You are given an integer array nums and you have to return a new counts array. The counts array has the property where counts[i] is the number of smaller elements to the right of nums[i].

Example:

Given nums = [5, 2, 6, 1]
To the right of 5 there are 2 smaller elements (2 and 1).
To the right of 2 there is only 1 smaller element (1).
To the right of 6 there is 1 smaller element (1).
To the right of 1 there is 0 smaller element.

Return the array [2, 1, 1, 0].

题目大意

给定一个数组nums,要求返回一个数组counts,其中counts数组中的第i个元素是在nums数组中位于nums[i]的右边且比nums[i]小的元素的个数。

解题思路

题目要求是计算位于数组元素右端且小于该数组元素的元素数目,因此最直观的想法是从右到左遍历数组,同时维护一个辅助数组,辅助数组下标从小到大分别代表排序后的nums中的元素。我们用辅助数组来记录已经遇到过的元素的出现次数。这样求小于该数组元素的元素数目只需要对辅助数组求前缀和即可。由于普通数组求前缀和时间复杂度为O(n),因此我们可以考虑使用树状数组来作为辅助数组,这样可以降低时间复杂度到O(log n)。

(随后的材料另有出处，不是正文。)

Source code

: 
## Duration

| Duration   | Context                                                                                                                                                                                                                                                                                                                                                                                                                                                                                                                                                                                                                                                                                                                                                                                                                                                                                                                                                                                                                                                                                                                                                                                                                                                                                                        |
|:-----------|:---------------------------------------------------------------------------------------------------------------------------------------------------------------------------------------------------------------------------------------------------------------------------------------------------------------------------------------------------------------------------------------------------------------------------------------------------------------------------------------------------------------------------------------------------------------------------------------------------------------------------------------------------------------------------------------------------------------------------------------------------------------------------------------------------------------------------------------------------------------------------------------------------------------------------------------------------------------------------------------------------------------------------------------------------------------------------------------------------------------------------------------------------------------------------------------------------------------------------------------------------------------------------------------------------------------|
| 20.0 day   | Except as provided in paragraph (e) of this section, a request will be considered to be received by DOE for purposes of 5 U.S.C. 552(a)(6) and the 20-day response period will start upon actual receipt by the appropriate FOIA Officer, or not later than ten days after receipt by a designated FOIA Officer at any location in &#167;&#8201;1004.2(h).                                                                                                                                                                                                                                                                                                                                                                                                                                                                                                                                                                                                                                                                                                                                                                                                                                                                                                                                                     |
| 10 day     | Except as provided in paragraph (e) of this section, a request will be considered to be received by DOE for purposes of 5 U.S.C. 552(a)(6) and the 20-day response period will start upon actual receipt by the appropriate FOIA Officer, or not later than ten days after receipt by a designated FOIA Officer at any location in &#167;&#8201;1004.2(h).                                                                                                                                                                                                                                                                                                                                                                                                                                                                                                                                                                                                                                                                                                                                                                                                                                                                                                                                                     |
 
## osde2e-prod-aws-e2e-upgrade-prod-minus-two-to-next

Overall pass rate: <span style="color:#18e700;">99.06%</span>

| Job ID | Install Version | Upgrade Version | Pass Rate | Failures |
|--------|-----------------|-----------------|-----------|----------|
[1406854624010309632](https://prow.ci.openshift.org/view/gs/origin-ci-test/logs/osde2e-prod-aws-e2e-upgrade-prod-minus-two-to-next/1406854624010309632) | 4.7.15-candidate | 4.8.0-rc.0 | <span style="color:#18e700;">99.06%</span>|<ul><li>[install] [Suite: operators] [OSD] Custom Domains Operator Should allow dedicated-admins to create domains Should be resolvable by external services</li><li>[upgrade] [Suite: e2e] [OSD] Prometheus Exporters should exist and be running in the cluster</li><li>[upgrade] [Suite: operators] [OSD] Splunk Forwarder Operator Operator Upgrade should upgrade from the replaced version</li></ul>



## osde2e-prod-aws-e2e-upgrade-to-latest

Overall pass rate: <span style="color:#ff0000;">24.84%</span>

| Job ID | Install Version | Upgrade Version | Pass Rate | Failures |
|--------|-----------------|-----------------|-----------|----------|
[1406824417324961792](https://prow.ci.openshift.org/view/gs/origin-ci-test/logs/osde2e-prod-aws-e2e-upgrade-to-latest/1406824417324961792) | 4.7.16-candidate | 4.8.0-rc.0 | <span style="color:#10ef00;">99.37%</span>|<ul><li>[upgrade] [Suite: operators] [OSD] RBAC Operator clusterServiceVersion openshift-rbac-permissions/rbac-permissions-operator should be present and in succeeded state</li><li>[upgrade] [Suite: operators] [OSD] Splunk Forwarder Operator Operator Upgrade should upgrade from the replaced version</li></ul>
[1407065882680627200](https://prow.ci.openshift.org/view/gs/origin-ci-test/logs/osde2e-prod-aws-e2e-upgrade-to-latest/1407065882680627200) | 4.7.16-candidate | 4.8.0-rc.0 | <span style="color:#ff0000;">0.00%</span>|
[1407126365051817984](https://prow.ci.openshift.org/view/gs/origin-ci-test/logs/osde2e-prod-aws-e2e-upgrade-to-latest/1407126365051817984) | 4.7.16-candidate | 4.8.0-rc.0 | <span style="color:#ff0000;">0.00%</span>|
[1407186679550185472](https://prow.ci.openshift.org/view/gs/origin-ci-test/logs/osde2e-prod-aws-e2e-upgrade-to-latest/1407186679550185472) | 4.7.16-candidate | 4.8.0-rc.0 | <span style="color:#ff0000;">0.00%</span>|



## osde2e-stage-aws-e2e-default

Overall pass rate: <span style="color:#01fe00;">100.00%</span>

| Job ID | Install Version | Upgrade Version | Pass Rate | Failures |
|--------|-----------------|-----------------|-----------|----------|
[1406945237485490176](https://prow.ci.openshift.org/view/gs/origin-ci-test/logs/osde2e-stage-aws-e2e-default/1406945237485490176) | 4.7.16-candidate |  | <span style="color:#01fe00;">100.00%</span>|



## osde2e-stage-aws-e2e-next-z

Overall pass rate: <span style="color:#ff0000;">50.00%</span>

关于树状数组的介绍,可以参考Fenwick Tree

另一种思路,我们可以用二分查找树(Binary Search Tree),树的每一个结点带有一个count值,表示该结点元素出现次数。我们在从右至左遍历nums数组时,同时更新BST树,counts的值可以由搜索路径所经过的结点的counts值之和得到。

解法I:Fenwick Tree

class Solution(object):
    def countSmaller(self, nums):
        """
        :type nums: List[int]
        :rtype: List[int]
        """
        result = [0] * len(nums)
        order = {}
        for i, num in enumerate(sorted(set(nums))):
            order[num] = i + 1

        tree = FenwickTree(len(nums))
        for i in xrange(len(nums) - 1, -1, -1):
            result[i] = tree.sum(order[nums[i]] - 1)
            tree.add(order[nums[i]], 1)
        return result


class FenwickTree(object):
    def __init__(self, n):
        self.sum_array = [0] * (n + 1)
        self.n = n

    def lowbit(self, x):
        return x & -x

    def add(self, x, val):
        while x <= self.n:
            self.sum_array[x] += val
            x += self.lowbit(x)

    def sum(self, x):
        ret = 0
        while x > 0:
            ret += self.sum_array[x]
            x -= self.lowbit(x)
        return ret

解法II:Binary Search Tree

class Solution(object):
    def __init__(self):
        self.root = None

    def countSmaller(self, nums):
        """
        :type nums: List[int]
        :rtype: List[int]
        """
        counts = [0] * len(nums)
        for i in range(len(nums) - 1, -1, -1):
            counts[i] = self.traverse(nums[i])
        return counts

    def traverse(self, val):
        if not self.root:
            self.root = Node(val)
            return 0
        count = 0
        p = self.root
        while p:
            if val < p.val:
                p.small_cnt += 1
                if not p.left:
                    p.left = Node(val)
                    break
                p = p.left
            elif val > p.val:
                count += p.small_cnt + p.count
                if not p.right:
                    p.right = Node(val)
                    break
                p = p.right
            else:
                count += p.small_cnt
                p.count += 1
                break
        return count


class Node(object):
    def __init__(self, val):
        self.small_cnt = 0
        self.count = 1
        self.val = val
        self.left = None
        self.right = None